The ‘scoop’ on Geraldine Ferraro, like the candidate herself, ran up against the old boy network

The first major-party female vice presidential candidate, like Kamala Harris, gave steady balance to the ticket

SHARE The ‘scoop’ on Geraldine Ferraro, like the candidate herself, ran up against the old boy network

Geraldine Ferraro, talking in front of her Queens home in 1998, became the first major-party female vice presidential candidate when Walter Mondale picked her in 1984. They lost in a landslide to President Ronald Reagan and George Bush.

Kathy Willens/AP


Back in June 1984, a very secret source gave me my first national “scoop.”

It was one of those exclusive stories that lasted about as long as it took ice cream to melt.

It was short and sweet — but it was juicy.

Now that U.S. Sen. Kamala Harris has been chosen our nation’s third female (as well as first Black and of South Asian descent) veep mate, it caused Sneed to pull a little fluid out of the old ink well, a sort of political palimpsest.


Sen. Kamala Harris, D-Calif., is the choice to run as the Democratic vice presidential candidate this year.

Carolyn Kaster/AP

It was when U.S. Rep. Geraldine Ferraro was chosen the nation’s first major-party female vice presidential nominee during my stint as co-author of the Chicago Tribune’s old INC. column, a brokerage house of top tips; my beat covering politics, crime and hard news.
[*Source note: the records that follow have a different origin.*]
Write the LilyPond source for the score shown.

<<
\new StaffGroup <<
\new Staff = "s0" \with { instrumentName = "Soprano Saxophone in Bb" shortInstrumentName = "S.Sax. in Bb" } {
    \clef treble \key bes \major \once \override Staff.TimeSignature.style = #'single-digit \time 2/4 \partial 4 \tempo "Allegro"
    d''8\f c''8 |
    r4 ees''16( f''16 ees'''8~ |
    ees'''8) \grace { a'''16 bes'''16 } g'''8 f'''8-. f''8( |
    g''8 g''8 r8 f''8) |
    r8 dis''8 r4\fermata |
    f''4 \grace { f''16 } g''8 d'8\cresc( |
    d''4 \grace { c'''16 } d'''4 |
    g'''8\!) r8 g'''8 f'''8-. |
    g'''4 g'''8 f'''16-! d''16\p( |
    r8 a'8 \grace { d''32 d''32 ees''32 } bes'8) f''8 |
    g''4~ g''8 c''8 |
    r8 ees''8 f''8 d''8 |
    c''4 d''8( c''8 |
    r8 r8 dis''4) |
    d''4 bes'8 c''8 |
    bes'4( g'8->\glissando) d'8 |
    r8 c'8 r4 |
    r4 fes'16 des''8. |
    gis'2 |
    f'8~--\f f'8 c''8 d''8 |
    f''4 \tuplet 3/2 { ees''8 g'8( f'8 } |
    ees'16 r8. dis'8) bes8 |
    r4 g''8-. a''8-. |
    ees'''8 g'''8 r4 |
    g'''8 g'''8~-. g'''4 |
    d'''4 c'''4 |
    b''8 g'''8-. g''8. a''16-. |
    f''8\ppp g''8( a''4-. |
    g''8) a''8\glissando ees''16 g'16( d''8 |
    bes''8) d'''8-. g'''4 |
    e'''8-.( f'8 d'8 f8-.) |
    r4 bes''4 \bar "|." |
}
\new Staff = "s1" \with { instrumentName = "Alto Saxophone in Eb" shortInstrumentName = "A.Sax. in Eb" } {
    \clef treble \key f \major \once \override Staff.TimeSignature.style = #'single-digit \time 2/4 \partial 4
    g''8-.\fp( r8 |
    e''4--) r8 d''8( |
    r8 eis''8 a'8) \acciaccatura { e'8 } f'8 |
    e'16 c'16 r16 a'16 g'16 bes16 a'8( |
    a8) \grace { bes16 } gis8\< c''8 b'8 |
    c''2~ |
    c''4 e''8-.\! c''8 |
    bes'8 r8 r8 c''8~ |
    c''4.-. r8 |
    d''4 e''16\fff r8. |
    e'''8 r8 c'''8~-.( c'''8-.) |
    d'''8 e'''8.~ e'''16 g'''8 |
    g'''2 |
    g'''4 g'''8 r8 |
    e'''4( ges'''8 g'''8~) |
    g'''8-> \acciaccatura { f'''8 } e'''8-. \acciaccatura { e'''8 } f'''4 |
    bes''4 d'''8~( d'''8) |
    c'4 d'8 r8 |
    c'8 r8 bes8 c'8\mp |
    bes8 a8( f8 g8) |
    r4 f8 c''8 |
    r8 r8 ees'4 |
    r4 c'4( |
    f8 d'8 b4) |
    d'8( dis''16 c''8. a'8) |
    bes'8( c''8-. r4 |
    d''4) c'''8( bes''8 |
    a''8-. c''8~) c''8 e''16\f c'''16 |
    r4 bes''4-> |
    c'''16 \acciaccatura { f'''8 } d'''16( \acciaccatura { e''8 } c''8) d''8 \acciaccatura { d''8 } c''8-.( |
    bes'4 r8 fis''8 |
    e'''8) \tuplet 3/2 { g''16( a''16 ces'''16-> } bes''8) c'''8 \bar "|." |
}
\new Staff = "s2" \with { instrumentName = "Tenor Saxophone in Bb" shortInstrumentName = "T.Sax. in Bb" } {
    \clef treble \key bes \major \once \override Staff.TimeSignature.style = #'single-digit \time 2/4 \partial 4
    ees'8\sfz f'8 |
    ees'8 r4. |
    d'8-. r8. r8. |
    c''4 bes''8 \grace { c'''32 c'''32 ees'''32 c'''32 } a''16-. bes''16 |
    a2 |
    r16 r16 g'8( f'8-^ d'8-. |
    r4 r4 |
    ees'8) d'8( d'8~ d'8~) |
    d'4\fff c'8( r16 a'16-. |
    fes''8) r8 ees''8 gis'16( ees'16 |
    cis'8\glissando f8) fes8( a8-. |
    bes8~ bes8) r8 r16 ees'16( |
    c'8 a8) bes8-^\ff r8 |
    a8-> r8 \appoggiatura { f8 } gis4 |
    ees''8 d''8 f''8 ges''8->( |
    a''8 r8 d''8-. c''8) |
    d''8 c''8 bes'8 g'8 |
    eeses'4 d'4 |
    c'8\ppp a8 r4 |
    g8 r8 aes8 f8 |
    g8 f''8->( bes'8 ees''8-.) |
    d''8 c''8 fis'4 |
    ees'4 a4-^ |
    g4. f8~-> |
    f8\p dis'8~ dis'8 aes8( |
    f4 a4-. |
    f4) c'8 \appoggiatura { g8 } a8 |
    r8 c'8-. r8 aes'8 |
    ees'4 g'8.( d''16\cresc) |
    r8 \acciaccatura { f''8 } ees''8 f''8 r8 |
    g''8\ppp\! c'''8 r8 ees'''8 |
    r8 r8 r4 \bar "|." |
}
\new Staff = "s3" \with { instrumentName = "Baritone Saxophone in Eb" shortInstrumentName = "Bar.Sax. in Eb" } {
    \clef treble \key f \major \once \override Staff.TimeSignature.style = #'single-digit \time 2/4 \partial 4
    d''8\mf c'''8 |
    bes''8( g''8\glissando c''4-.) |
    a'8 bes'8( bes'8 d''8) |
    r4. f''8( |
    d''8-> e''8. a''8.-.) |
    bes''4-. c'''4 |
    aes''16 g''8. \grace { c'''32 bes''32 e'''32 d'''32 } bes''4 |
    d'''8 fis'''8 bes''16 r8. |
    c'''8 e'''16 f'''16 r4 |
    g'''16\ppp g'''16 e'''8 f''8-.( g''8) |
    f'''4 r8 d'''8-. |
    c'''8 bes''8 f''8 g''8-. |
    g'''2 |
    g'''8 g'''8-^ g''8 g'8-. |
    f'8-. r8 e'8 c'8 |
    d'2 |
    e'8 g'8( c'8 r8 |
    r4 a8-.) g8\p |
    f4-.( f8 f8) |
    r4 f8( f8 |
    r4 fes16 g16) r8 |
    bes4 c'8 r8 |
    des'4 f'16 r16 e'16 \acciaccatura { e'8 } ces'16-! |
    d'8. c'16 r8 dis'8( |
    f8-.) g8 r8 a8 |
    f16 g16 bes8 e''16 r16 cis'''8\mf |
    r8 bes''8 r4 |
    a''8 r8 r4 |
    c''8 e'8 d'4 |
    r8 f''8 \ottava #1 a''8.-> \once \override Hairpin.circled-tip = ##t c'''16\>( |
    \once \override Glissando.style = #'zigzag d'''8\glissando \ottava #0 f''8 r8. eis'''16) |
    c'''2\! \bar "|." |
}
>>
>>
I wasn’t credited with a scoop du jour byline back then, but on Wednesday, June 11, 1984, I wrote via INC. that the nation’s first female vice presidential nominee had been selected. Back then, it appeared in the first edition of the morning paper the NEXT day, June 12.

“It’s a girl!” I wrote.

What I didn’t print, but knew, was Ferraro had definitely been chosen by Democratic presidential contender Walter “Fritz” Mondale as his running mate, according to an impeccable source who didn’t want to be identified. The editor was informed before my column went to print. I presume a second source was the issue.

The old boy network was in full force back then. We were women. We cried, after all.

My source was literally in the room where it happened, an emissary sent by private jet to pick up the woman Mondale had just chosen as his running mate.

On June 12, two Tribune male reporters wrote Mondale was poised to make history but still hedged somewhat on Ferraro being a choice written in stone — but noted Ferraro’s name was on a plane list en route to Minnesota, where Mondale would make his VP choice official.

But by then the story was everywhere.

But the story behind the story is divine circumstance unfettered by plain old good luck, a reporter’s USDA grade prime tenderloin steak.

And it did involve a plane.

So here goes:

  • Back shot: Although it was already known in early June 1984 Mondale might make the history books by selecting a woman as his ticket mate, the big question was who?
  • Double shot: It had basically whittled down to then San Francisco Mayor (and current U.S. senator from California) Dianne Feinstein, a brunette — and the flaxen-haired New Yorker, Ferraro.
  • Bank shot: Sneed’s source, still in the dark as to the winner, was dispatched to San Francisco from Chicago, to pick up Mondale’s choice. He immediately phoned me upon landing.

Feeling compelled not to disclose the name, the source only stated: “It’s the blonde.”

Mamma Miaaa! Mondale had chosen a blonde Italian-American Catholic!

Back then, it was reported the very formidable Ferraro’s placement alongside a very sedate Mondale was expected to give his campaign “flair.”

Sound familiar, Kamala? She a formidable former prosecutor who could kick the tootin’ out of Putin.

On July 13, 1984, I quoted a source from the Mondale camp analyzing why Mondale saved the first dance for Ferraro.

“He needed to do something dramatic,” said the source. “His greatest fault is that he appears too predictable — good ol’ safe Walter … she’s his complete opposite — outgoing, literally overflowing with enthusiasm. She adds sizzle whereas he’s laid-back.”

Sound familiar, Kamala?

Mondale once talked to TIME magazine about what Ferraro endured on the campaign trail from the old boy network.

“We went down to Mississippi, and some old farmer said, ‘Young lady, do you make good blueberry muffins?’

“And she said, ‘Yes. Do you?’

(Hmmm. I think Hillary Clinton was asked something about baking cookies. )

“That was the kind of thing that she was bumping up against,” Mondale stated. “She had to keep her cool. She had to be nice about it. And yet she was undergoing a revolution.

Hey, the old boy network is still at work.

And a second source is not required to report an American woman has yet to be elected president of our country.

Sneedlings . . .

Saturday birthdays: Joe Jonas, 31; Anthony Anderson, 50; and Debra Messing, 52. . . . Sunday’s birthdays: Madonna, 62; Steve Carell, 58; and Angela Bassett, 62.